Même opportunités plus intéressantes se posent si les panneaux de dépistage peuvent être générés en utilisant les cellules primaires vivants issus de patients individuels, ouvrant la voie à des traitements personnalisés du cancer, l'évaluation de l'hétérogénéité des cellules dans une tumeur donnée, et l'identification des cellules qui sont résistantes à une donnée traitement de la toxicomanie. Déplacement du système de soins de santé à une approche "personnalisée, prédictive, préventive et centrée sur les besoins du patient" est l'avenir de la médecine ^17,18. De nombreuses initiatives au sein de l'US Department of Health and Human Services, y compris la FDA, les Centers for Disease Control, le NIH, les centrespour Medicare et Medicaid Services, et la santé des ressources et d'administration des services existent pour soutenir les initiatives visant à promouvoir des soins personnalisés. La réalisation de la médecine personnalisée dépend des technologies et des produits fiables qui peuvent capter et retenir des cellules humaines tout en les maintenant dans un état biologique pertinent. Nous ne pouvons prévoir l'application de l'AOC à l'écran médicaments contre les cellules tumorales de patients atteints de cancer dans la matrice de sa / son propre sang pour les applications de la médecine personnalisée.

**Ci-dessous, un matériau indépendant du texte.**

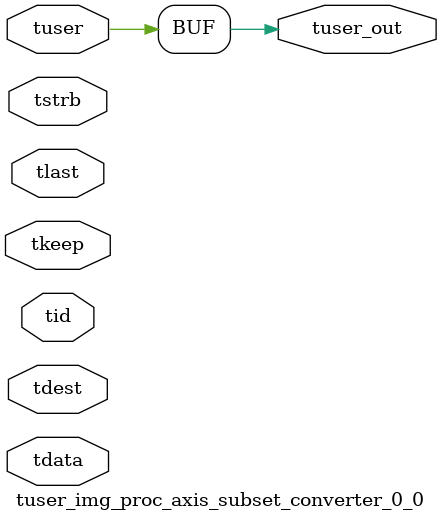
<source format=v>


`timescale 1ps/1ps

module tuser_img_proc_axis_subset_converter_0_0 #
(
parameter C_S_AXIS_TUSER_WIDTH = 1,
parameter C_S_AXIS_TDATA_WIDTH = 32,
parameter C_S_AXIS_TID_WIDTH   = 0,
parameter C_S_AXIS_TDEST_WIDTH = 0,
parameter C_M_AXIS_TUSER_WIDTH = 1
)
(
input  [(C_S_AXIS_TUSER_WIDTH == 0 ? 1 : C_S_AXIS_TUSER_WIDTH)-1:0     ] tuser,
input  [(C_S_AXIS_TDATA_WIDTH == 0 ? 1 : C_S_AXIS_TDATA_WIDTH)-1:0     ] tdata,
input  [(C_S_AXIS_TID_WIDTH   == 0 ? 1 : C_S_AXIS_TID_WIDTH)-1:0       ] tid,
input  [(C_S_AXIS_TDEST_WIDTH == 0 ? 1 : C_S_AXIS_TDEST_WIDTH)-1:0     ] tdest,
input  [(C_S_AXIS_TDATA_WIDTH/8)-1:0 ] tkeep,
input  [(C_S_AXIS_TDATA_WIDTH/8)-1:0 ] tstrb,
input                                                                    tlast,
output [C_M_AXIS_TUSER_WIDTH-1:0] tuser_out
);

assign tuser_out = {tuser[0:0]};

endmodule


</source>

Les étapes critiques dans le protocole sont les préparations de la matrice de cellules. Les utilisateurs doivent retirer tout le surnageant sans perdre les cellules au cours de l'étape de lavage de la cellule. En outre, les utilisateurs ont besoin de faire une courte centrifugation si le liquide ne peut être vu dans les flacons. Une fois que la solution de réactif d'ADN a été préparé, il doit être utilisé avec des cellules à l'intérieur de 30 min.

L'efficacité de la formation de réseaux de cellules est dépendante du type de cellule. Il ya eu plus de100 types de cellules testées avec ce protocole; Cependant, il est encore possible que certains types de cellules spécifiques ne se formeront pas efficacement la matrice de cellules. Si aucune forme de matrice de cellules, une concentration plus élevée de réactif d'ADN est recommandé d'effectuer le même protocole pour obtenir une meilleure formation de réseau de cellules.

Les auteurs ont aucun intérêt financier concurrents.

Nous remercions programme IMAT National Cancer Institute des NIH pour le financement de ce travail [R33 CA174616-01A1].